The key advantage of using an Object Oriented Programming language like Java is that it provides your code - security, flexibility and its easy maintainability through encapsulation.




Why encapsulation?



Let's understand the need of encapsulation, by first seeing a class that is an example of a bad encapsulation and the drawbacks associated with it.




An example of a bad encapsulation.


We are creating a class with a public instance variable, that should never be set to a negative value.

class Stats
{
public int  weight; //weight with public access, can be accessed by anyone 

public static void main(String... ar)
{
Stats ob = new Stats();
ob.weight = -100; //weight set to a negative value, legal but wrong.
}

}

In this code, we have made a class Stats with its public instance variables, weight. In the main method, we have created an object of this class and through it we have directly accessed its public instance variable to set it to a negative value i.e. ob.weight=-100, which will cause a problem as weight is never a negative value.

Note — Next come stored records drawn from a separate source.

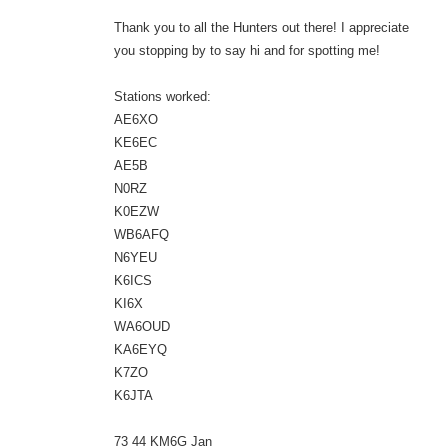
Thank you to all the Hunters out there! I appreciate
you stopping by to say hi and for spotting me!
Stations worked:
AE6XO
KE6EC
AE5B
N0RZ
K0EZW
WB6AFQ
N6YEU
K6ICS
KI6X
WA6OUD
KA6EYQ
K7ZO
K6JTA
73 44 KM6G Jan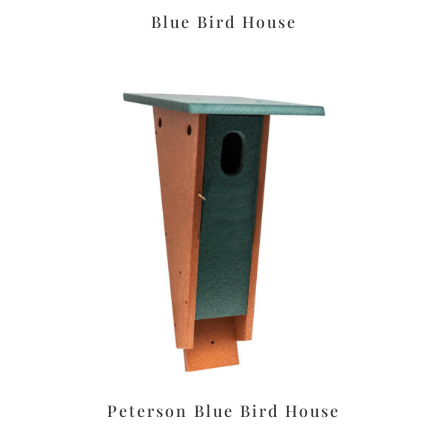
Blue Bird House
Peterson Blue Bird House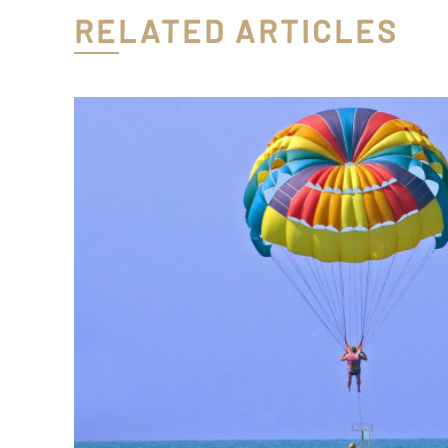
RELATED ARTICLES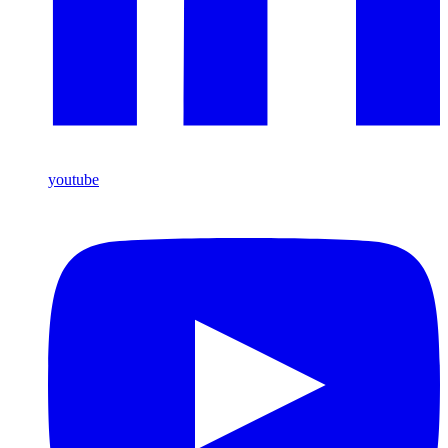
youtube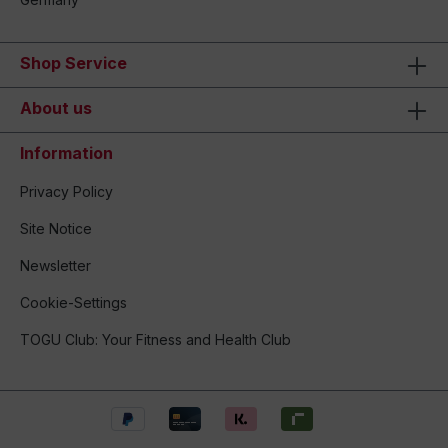
Shop Service
About us
Information
Privacy Policy
Site Notice
Newsletter
Cookie-Settings
TOGU Club: Your Fitness and Health Club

Drawbacks of a bad encapsulation.


Giving a public access to instance variable of your class makes it unsafe from an unauthorized access, hence, anyone can directly access it directly through class's object and set its value even beyond its permissible range, which may cause an issue.

Now in order to rectify this issue, if you modify the access modifier of instance variable, weight, to private, you will end up breaking the code of everyone who are already inheriting your Stats class and are directly accessing its instance variable, weight. Thus such code is not only less secure but also less flexible to change.

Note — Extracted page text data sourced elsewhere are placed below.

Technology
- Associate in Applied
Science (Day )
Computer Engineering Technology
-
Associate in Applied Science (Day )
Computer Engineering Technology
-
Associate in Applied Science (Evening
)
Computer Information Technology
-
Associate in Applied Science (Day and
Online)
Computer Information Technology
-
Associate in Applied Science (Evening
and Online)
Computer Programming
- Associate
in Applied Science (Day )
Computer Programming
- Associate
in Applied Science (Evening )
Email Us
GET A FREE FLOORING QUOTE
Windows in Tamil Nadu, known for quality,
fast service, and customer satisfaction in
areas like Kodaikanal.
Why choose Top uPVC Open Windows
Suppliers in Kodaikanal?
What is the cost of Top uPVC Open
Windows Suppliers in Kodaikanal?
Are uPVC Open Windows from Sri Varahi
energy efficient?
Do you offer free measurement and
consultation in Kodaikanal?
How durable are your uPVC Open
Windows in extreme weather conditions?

Hence, you should only create your classes by following proper encapsulation. Let's see how encapsulation comes to the rescue.









An example of good encapsulation


class Stats
{
private int  weight;



public getWeight()  //Getter method to get weight.
{
return weight;
}



public void setWeight(int wt)  //Setter method to set weight.
{
if(w<0)
	System.out.println("Please enter weight greater than zero");

else
	weight=w;
}


public static void main(String... ar)
{
Stats ob= new Stats();
ob.setWeight(100);
}

}

In this code, we have restricted the access to weight instance variable by declaring it private, hence, anyone wishing to set the value of weight instance variable, will have to call setWeight() method. In setWeight() method we have an if-else condition that makes sure that instance variable, weight's value should not be set to a negative value.

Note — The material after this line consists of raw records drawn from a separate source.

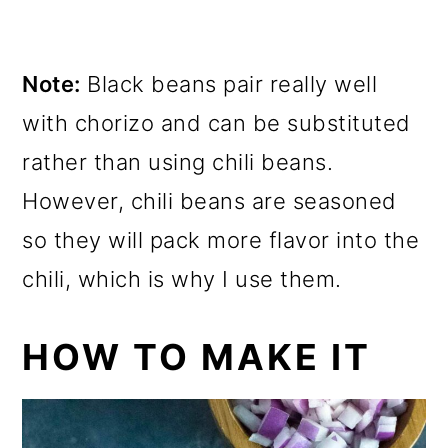
Note:
Black beans pair really well
with chorizo and can be substituted
rather than using chili beans.
However, chili beans are seasoned
so they will pack more flavor into the
chili, which is why I use them.
HOW TO MAKE IT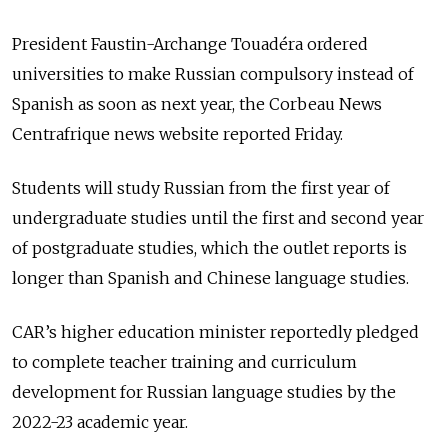
President Faustin-Archange Touadéra ordered
universities to make Russian compulsory instead of
Spanish as soon as next year, the Corbeau News
Centrafrique news website reported Friday.
Students will study Russian from the first year of
undergraduate studies until the first and second year
of postgraduate studies, which the outlet reports is
longer than Spanish and Chinese language studies.
CAR’s higher education minister reportedly pledged
to complete teacher training and curriculum
development for Russian language studies by the
2022-23 academic year.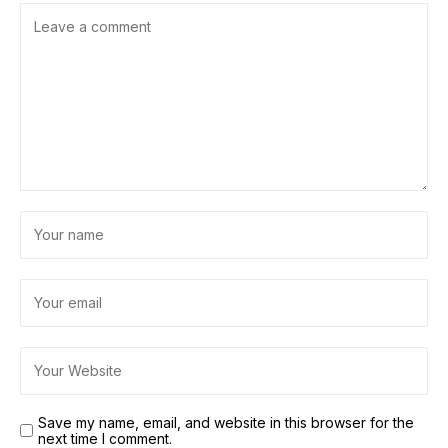
Save my name, email, and website in this browser for the
next time I comment.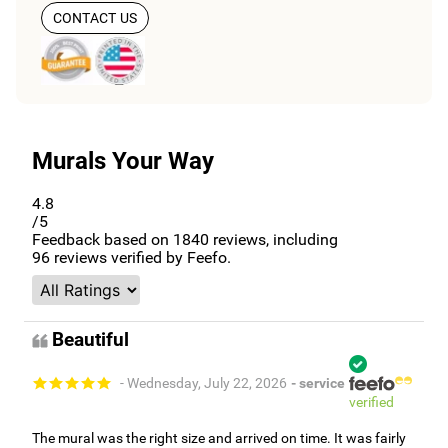
CONTACT US
Murals Your Way
4.8
/5
Feedback based on
1840
reviews, including
96
reviews verified by Feefo.
Beautiful
- Wednesday, July 22, 2026
- service
verified
The mural was the right size and arrived on time. It was fairly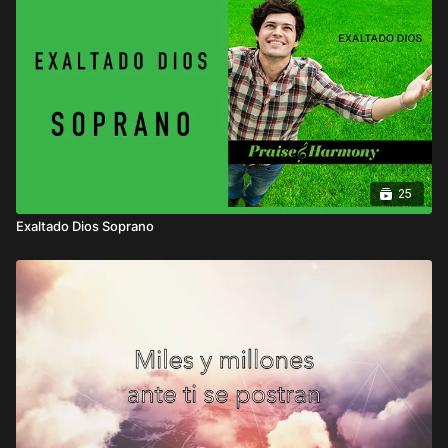
25
Exaltado Dios Soprano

Following such proper encapsulation also provides flexibility to your code, allowing you to make changes to you code, without breaking the code of others who were accessing your code, for example- tomorrow, you may decide to put in a different if-else condition, like - weight should be set between 50 and 100 kg/pounds. Modifying your code in such way will not affect anyone accessing your class.




Benefits of encapsulation


Through such proper Encapsulation, now your code is more flexible to the change, easy to maintain and you've also secured and protected your data(instance variables) from the direct access by giving it a private access.




Difference between encapsulation and abstraction


While encapsulation helps in hiding the data(instance variables) of a class from an illegal access, abstraction provides essential general features without providing implementation details, by using an abstract class or an interface.